Problem statement => Render each line of the material below as a JSON list of strings, one string per line, without blank lines or the pictures.

Exercise inputs =>
********

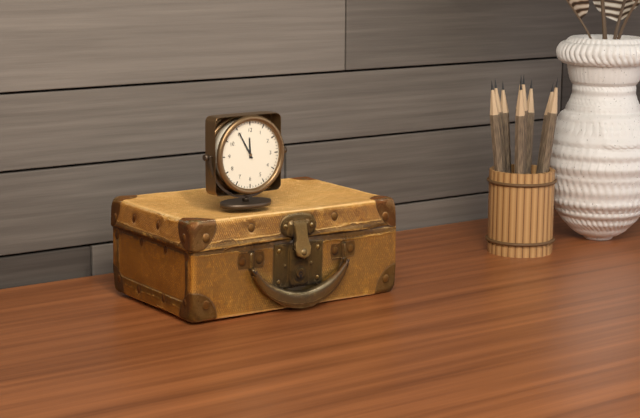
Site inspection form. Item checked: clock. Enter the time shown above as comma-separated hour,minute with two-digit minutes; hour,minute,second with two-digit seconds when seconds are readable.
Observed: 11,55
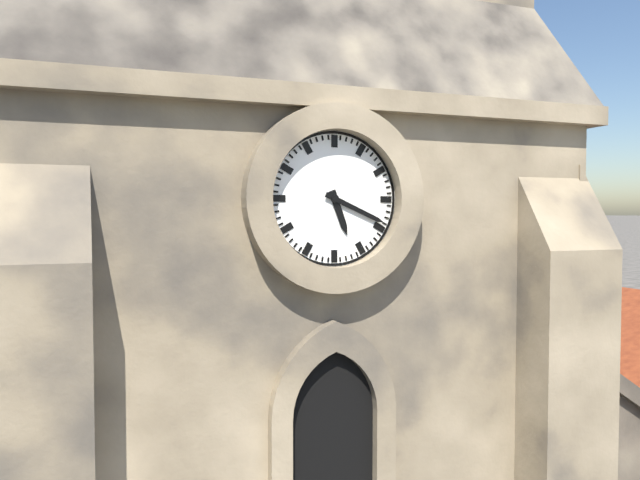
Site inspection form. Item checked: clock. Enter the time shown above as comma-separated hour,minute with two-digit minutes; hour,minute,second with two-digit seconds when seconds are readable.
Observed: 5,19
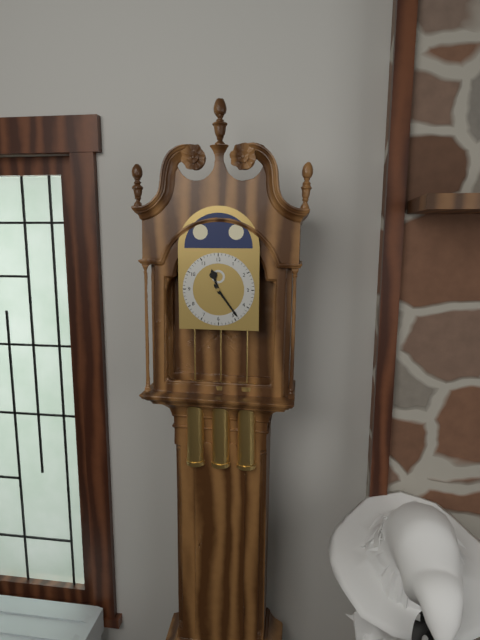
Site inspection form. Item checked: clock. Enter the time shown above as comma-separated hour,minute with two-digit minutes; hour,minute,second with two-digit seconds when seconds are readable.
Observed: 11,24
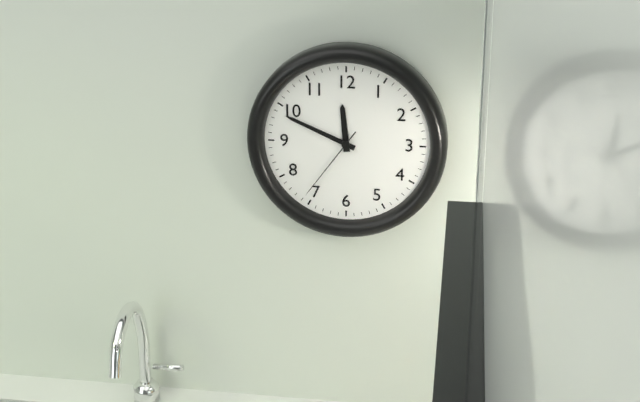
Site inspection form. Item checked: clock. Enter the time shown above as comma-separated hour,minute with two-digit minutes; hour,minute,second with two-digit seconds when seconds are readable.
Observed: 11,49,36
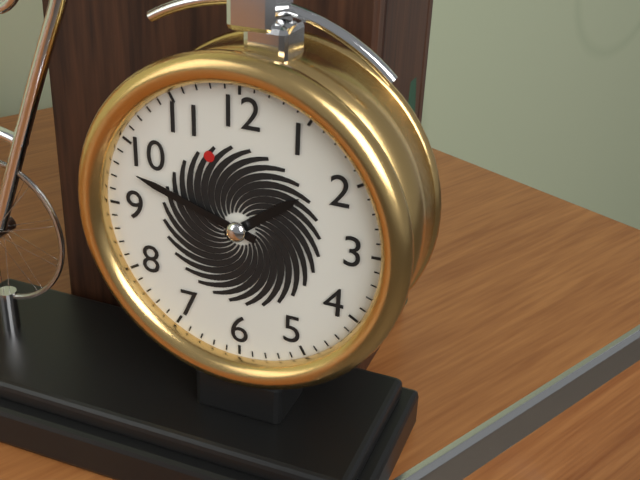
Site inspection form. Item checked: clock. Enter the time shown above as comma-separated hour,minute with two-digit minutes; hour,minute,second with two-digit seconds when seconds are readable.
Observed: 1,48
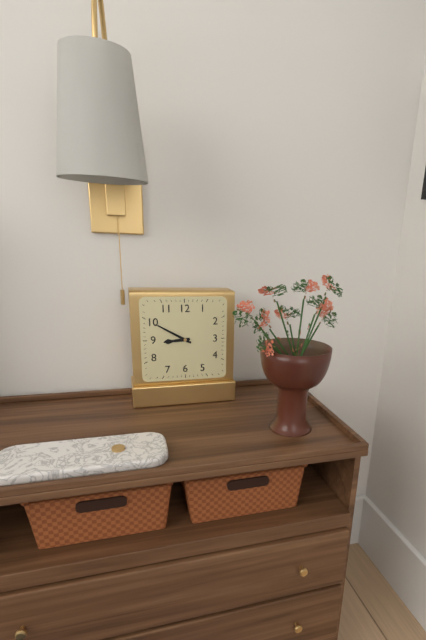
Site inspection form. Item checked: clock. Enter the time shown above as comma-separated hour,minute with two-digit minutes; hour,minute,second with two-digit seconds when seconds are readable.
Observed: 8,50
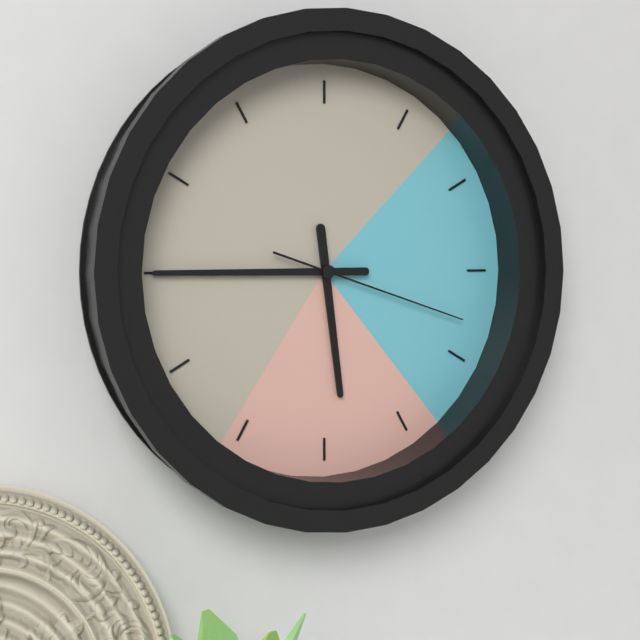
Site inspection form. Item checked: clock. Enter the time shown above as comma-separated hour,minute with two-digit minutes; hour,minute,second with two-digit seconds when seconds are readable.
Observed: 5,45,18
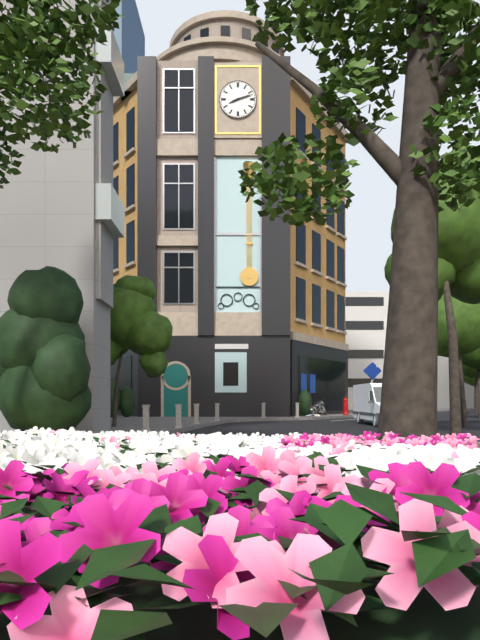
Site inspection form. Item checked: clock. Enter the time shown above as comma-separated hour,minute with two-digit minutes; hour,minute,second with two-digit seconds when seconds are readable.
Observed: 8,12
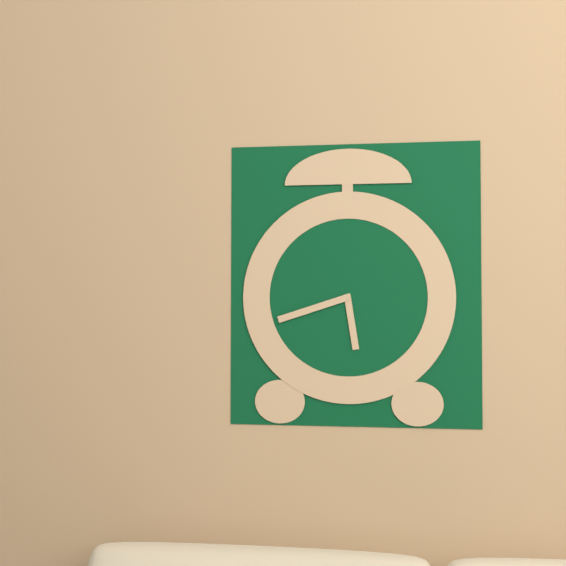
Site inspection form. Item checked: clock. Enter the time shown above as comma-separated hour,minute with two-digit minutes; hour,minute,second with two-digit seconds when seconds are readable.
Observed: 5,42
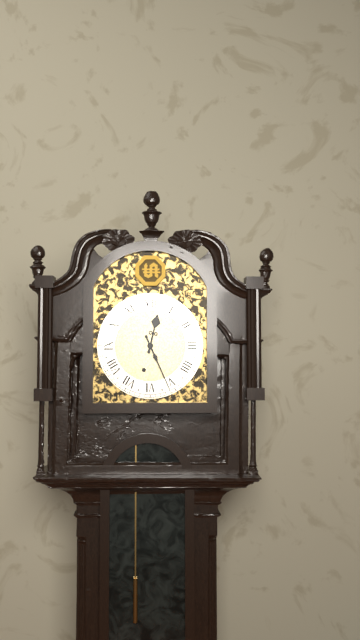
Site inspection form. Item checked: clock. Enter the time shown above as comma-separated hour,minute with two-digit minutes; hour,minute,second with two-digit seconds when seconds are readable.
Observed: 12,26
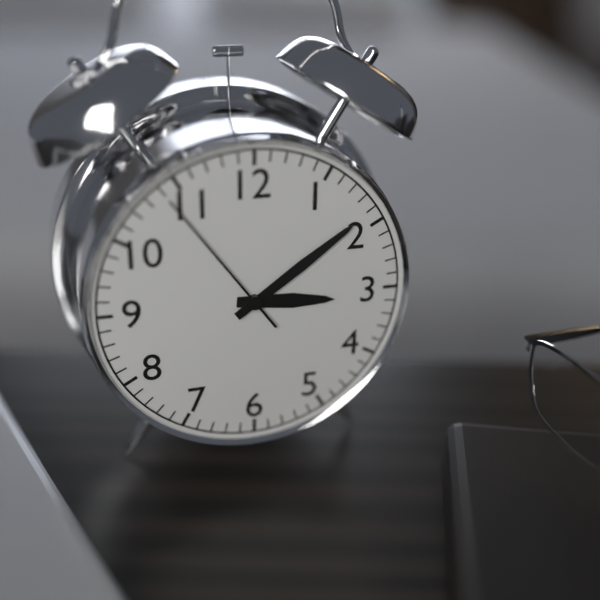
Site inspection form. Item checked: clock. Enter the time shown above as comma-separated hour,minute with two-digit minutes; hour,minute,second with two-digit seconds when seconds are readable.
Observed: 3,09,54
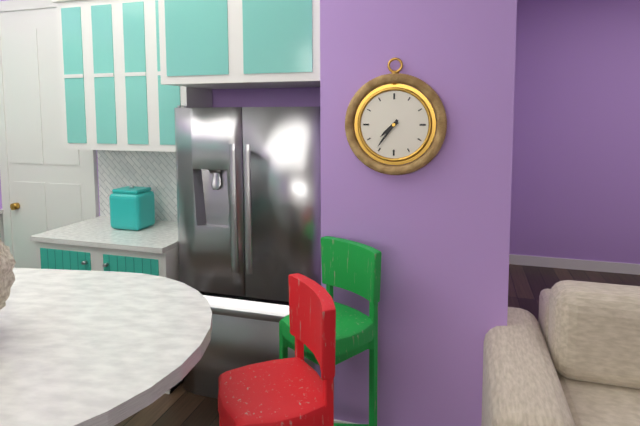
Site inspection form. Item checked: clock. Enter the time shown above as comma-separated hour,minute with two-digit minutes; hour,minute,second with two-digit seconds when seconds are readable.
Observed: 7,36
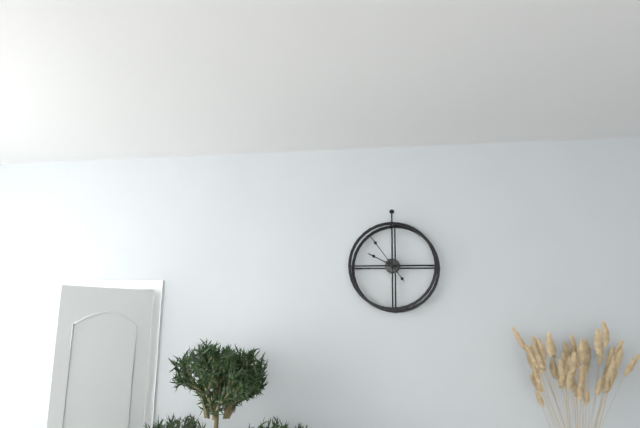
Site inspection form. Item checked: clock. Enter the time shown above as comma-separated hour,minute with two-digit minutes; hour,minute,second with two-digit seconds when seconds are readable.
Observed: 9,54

********

Expected answer =>
[
  "Site inspection form. Item checked: clock. Enter the time shown above as comma-separated hour,minute with two-digit minutes; hour,minute,second with two-digit seconds when seconds are readable.",
  "Observed: 11,55",
  "Site inspection form. Item checked: clock. Enter the time shown above as comma-separated hour,minute with two-digit minutes; hour,minute,second with two-digit seconds when seconds are readable.",
  "Observed: 5,19",
  "Site inspection form. Item checked: clock. Enter the time shown above as comma-separated hour,minute with two-digit minutes; hour,minute,second with two-digit seconds when seconds are readable.",
  "Observed: 11,24",
  "Site inspection form. Item checked: clock. Enter the time shown above as comma-separated hour,minute with two-digit minutes; hour,minute,second with two-digit seconds when seconds are readable.",
  "Observed: 11,49,36",
  "Site inspection form. Item checked: clock. Enter the time shown above as comma-separated hour,minute with two-digit minutes; hour,minute,second with two-digit seconds when seconds are readable.",
  "Observed: 1,48",
  "Site inspection form. Item checked: clock. Enter the time shown above as comma-separated hour,minute with two-digit minutes; hour,minute,second with two-digit seconds when seconds are readable.",
  "Observed: 8,50",
  "Site inspection form. Item checked: clock. Enter the time shown above as comma-separated hour,minute with two-digit minutes; hour,minute,second with two-digit seconds when seconds are readable.",
  "Observed: 5,45,18",
  "Site inspection form. Item checked: clock. Enter the time shown above as comma-separated hour,minute with two-digit minutes; hour,minute,second with two-digit seconds when seconds are readable.",
  "Observed: 8,12",
  "Site inspection form. Item checked: clock. Enter the time shown above as comma-separated hour,minute with two-digit minutes; hour,minute,second with two-digit seconds when seconds are readable.",
  "Observed: 5,42",
  "Site inspection form. Item checked: clock. Enter the time shown above as comma-separated hour,minute with two-digit minutes; hour,minute,second with two-digit seconds when seconds are readable.",
  "Observed: 12,26",
  "Site inspection form. Item checked: clock. Enter the time shown above as comma-separated hour,minute with two-digit minutes; hour,minute,second with two-digit seconds when seconds are readable.",
  "Observed: 3,09,54",
  "Site inspection form. Item checked: clock. Enter the time shown above as comma-separated hour,minute with two-digit minutes; hour,minute,second with two-digit seconds when seconds are readable.",
  "Observed: 7,36",
  "Site inspection form. Item checked: clock. Enter the time shown above as comma-separated hour,minute with two-digit minutes; hour,minute,second with two-digit seconds when seconds are readable.",
  "Observed: 9,54"
]